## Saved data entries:
#####
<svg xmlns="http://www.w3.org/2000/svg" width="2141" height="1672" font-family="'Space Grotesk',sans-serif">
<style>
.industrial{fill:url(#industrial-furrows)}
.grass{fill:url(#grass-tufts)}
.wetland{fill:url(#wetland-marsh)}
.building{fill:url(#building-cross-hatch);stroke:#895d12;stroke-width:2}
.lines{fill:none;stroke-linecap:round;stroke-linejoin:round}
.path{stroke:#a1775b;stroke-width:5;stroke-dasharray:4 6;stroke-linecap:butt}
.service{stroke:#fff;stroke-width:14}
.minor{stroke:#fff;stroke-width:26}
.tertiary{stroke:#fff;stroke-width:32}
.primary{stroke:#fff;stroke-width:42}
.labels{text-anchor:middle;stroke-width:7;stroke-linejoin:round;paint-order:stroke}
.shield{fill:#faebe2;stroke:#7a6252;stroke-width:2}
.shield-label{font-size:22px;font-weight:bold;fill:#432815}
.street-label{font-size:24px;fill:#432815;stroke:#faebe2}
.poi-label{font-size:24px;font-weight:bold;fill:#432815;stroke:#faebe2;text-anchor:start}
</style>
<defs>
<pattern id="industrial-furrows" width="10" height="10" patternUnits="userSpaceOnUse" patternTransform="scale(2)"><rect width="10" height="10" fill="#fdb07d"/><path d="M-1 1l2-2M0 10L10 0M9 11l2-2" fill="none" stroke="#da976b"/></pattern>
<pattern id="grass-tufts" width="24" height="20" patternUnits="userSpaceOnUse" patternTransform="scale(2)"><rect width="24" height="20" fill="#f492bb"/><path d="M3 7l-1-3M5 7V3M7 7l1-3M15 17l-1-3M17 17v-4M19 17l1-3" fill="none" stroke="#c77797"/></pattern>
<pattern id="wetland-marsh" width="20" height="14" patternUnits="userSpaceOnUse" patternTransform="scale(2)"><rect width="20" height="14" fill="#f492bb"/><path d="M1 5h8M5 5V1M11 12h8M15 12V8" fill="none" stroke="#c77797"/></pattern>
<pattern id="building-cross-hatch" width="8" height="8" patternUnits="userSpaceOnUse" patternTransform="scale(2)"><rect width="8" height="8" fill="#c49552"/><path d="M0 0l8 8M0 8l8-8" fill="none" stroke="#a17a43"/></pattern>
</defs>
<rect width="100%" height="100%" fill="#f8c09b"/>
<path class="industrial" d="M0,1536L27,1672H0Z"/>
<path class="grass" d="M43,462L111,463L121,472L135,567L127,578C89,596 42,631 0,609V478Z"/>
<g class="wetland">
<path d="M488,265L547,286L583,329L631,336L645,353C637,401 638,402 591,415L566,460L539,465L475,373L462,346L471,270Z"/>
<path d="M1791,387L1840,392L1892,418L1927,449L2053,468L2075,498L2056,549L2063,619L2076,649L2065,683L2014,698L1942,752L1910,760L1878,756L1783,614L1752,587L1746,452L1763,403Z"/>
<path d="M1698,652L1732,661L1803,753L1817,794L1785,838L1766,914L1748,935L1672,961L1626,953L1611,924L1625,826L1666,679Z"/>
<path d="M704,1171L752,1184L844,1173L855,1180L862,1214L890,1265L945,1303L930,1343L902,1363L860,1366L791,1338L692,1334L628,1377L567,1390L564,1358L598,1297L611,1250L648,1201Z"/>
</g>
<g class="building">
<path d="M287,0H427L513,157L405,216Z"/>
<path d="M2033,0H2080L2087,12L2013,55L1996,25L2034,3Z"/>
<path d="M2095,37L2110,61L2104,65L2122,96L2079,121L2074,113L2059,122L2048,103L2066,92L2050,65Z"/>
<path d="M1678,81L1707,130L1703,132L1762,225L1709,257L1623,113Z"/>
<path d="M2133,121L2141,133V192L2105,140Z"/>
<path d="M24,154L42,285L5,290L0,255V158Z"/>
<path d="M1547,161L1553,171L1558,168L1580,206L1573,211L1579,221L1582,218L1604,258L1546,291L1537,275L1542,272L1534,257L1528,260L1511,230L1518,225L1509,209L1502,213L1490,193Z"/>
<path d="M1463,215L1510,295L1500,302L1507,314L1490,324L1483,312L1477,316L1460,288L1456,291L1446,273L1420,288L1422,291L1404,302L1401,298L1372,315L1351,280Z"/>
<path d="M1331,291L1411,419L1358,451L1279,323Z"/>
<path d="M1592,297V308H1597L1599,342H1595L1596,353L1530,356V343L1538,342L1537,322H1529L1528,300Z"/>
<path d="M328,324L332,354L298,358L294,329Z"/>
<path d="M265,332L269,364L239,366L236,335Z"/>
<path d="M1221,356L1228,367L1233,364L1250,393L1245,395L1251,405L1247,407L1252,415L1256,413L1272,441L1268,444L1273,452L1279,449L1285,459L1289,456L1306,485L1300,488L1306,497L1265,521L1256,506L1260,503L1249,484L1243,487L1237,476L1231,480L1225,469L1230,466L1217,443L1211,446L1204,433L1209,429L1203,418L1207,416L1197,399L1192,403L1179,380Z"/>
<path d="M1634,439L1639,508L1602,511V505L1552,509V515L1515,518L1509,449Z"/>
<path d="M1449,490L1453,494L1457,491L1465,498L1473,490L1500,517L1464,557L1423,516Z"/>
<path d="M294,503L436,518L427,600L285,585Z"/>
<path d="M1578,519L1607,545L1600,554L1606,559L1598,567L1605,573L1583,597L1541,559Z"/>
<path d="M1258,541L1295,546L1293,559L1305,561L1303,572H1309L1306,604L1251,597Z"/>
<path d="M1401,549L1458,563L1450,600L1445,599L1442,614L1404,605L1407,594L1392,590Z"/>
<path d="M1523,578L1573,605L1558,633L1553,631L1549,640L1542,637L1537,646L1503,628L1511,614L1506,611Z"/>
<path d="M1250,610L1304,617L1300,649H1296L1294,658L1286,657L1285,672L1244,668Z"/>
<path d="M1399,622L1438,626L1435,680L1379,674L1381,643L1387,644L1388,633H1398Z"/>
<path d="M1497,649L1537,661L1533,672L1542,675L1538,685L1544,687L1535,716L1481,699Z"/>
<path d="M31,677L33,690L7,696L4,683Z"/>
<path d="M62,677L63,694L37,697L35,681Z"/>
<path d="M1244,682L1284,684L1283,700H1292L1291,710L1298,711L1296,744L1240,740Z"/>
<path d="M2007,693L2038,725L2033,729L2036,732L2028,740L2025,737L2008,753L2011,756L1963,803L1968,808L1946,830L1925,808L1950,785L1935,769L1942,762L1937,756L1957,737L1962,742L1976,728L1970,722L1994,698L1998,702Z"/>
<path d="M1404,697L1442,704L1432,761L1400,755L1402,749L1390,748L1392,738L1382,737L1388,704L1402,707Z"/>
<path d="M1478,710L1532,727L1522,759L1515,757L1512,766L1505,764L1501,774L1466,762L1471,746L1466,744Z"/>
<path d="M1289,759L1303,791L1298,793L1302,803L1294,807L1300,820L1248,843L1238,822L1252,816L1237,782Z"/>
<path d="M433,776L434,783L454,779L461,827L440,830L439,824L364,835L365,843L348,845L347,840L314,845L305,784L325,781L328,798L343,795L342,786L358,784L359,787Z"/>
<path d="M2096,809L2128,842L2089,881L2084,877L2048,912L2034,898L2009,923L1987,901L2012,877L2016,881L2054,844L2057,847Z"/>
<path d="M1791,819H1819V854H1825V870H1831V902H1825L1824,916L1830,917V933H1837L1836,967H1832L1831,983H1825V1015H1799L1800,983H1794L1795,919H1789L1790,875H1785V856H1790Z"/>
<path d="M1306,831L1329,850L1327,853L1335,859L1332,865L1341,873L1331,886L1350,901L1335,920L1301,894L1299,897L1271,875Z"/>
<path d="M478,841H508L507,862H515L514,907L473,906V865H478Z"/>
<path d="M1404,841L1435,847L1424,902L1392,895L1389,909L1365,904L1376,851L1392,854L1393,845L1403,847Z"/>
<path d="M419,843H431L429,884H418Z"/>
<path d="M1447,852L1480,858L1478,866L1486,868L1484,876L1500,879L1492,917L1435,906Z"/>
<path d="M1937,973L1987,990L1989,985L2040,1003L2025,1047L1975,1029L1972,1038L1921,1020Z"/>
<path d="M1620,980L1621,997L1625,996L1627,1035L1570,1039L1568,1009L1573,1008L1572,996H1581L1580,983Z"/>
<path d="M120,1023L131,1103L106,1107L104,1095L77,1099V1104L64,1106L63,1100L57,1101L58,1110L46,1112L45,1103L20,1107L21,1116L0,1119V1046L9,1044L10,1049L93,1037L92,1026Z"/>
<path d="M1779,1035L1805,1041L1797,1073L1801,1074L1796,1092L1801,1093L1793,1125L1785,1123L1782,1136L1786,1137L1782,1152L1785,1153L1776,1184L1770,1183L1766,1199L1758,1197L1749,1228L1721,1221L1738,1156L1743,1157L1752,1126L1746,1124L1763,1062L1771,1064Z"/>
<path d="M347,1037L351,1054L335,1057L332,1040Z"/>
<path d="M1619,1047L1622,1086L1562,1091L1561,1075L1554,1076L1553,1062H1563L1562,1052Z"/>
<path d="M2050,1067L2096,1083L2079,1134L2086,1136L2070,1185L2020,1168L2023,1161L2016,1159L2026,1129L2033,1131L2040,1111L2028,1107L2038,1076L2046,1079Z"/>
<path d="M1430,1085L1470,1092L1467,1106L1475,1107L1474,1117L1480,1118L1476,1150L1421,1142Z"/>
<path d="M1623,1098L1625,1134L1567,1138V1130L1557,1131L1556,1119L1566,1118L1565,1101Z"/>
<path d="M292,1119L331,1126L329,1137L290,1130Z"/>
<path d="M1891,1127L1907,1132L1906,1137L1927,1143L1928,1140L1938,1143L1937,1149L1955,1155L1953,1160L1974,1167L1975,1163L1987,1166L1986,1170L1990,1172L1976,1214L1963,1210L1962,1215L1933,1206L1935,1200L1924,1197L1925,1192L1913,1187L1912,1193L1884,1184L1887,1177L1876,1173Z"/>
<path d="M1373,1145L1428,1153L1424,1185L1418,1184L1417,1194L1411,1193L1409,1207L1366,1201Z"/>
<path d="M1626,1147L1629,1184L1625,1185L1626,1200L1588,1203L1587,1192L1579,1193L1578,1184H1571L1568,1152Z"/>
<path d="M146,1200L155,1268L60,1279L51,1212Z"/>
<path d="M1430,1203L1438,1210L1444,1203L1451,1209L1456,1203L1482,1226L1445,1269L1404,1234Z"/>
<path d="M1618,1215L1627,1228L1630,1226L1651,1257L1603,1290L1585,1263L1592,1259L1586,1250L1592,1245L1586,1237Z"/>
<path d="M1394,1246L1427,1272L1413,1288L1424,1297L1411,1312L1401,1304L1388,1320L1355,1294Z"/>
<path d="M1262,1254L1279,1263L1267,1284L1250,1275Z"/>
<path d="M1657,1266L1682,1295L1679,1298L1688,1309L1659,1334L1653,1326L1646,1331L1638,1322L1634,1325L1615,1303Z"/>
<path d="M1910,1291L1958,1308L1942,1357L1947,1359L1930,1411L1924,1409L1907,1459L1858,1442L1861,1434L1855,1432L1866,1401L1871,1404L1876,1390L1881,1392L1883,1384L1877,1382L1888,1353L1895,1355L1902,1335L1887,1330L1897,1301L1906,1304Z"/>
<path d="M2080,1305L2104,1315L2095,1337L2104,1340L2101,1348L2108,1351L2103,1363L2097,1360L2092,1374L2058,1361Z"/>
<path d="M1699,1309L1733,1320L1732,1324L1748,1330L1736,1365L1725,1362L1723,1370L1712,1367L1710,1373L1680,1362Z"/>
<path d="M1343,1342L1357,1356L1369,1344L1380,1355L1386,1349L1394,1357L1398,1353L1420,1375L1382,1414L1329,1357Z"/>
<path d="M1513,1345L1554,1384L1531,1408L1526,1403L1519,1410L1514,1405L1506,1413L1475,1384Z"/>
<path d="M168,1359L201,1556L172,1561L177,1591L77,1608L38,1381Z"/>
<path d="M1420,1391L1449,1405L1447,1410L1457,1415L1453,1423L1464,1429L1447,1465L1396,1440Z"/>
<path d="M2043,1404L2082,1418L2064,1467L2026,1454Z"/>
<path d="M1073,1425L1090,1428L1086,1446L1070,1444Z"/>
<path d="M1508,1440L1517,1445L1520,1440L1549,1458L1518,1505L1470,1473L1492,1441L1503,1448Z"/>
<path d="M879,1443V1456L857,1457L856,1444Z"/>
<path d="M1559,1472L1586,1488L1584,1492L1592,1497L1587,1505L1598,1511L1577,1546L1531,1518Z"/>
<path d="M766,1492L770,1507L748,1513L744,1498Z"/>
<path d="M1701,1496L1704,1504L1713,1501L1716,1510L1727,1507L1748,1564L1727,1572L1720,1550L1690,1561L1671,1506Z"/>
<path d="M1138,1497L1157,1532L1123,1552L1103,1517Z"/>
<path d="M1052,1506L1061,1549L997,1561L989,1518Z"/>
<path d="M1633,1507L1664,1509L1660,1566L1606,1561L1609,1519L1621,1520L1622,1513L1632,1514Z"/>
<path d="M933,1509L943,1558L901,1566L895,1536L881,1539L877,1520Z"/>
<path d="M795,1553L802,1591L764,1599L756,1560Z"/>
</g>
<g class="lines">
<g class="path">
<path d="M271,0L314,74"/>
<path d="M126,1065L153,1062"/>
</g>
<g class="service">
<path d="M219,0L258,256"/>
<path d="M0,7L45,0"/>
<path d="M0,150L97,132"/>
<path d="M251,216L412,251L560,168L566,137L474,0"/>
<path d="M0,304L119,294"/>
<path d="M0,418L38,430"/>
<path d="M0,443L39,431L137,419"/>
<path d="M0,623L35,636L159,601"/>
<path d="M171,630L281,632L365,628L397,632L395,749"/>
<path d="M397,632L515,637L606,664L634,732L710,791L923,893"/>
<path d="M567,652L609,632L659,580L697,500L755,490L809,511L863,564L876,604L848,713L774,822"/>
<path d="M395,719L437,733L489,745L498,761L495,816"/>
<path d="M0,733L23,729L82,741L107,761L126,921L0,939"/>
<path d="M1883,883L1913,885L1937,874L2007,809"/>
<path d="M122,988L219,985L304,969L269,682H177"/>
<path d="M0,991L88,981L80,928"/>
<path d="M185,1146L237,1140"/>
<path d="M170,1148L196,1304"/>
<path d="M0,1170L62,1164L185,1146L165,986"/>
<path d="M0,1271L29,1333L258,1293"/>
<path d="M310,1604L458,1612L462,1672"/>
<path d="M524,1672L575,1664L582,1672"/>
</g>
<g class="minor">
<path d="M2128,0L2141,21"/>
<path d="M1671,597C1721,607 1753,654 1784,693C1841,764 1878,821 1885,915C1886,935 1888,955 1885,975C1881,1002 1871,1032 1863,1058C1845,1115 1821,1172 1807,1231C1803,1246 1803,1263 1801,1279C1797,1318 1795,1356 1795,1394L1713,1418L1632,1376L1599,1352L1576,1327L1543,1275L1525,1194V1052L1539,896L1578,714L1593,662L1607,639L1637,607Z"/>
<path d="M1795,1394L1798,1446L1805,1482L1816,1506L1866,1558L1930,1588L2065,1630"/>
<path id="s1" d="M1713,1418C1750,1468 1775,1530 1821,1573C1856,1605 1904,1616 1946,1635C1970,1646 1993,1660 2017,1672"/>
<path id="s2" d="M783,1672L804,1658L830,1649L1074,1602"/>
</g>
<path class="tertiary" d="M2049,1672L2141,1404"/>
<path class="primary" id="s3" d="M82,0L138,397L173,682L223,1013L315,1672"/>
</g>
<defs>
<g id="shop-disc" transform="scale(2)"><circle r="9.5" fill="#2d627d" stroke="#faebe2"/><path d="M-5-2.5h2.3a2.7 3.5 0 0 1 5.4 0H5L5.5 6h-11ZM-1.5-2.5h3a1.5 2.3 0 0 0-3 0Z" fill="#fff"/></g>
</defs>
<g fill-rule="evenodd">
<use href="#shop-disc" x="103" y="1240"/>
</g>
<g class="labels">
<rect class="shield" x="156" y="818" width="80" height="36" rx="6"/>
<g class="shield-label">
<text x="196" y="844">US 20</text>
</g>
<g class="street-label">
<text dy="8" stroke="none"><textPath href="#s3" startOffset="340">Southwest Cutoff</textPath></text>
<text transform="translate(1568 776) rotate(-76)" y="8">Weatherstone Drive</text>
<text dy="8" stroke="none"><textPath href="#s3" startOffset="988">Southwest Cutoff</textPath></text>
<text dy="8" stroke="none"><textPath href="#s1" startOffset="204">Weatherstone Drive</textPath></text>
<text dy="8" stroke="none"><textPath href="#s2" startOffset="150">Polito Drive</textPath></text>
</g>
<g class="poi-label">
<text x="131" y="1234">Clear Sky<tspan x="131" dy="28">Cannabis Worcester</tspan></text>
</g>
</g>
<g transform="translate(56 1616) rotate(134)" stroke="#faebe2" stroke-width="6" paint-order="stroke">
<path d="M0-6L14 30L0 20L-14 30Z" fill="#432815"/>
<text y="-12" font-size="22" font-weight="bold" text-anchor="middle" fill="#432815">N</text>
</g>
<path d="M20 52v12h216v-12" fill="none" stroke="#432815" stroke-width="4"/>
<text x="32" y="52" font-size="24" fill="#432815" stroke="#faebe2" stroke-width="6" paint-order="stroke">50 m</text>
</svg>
#####
## Requirement:
Using the data above, show each line where "lines" occurs.

## Reply to the exercise:
.lines{fill:none;stroke-linecap:round;stroke-linejoin:round}
<g class="lines">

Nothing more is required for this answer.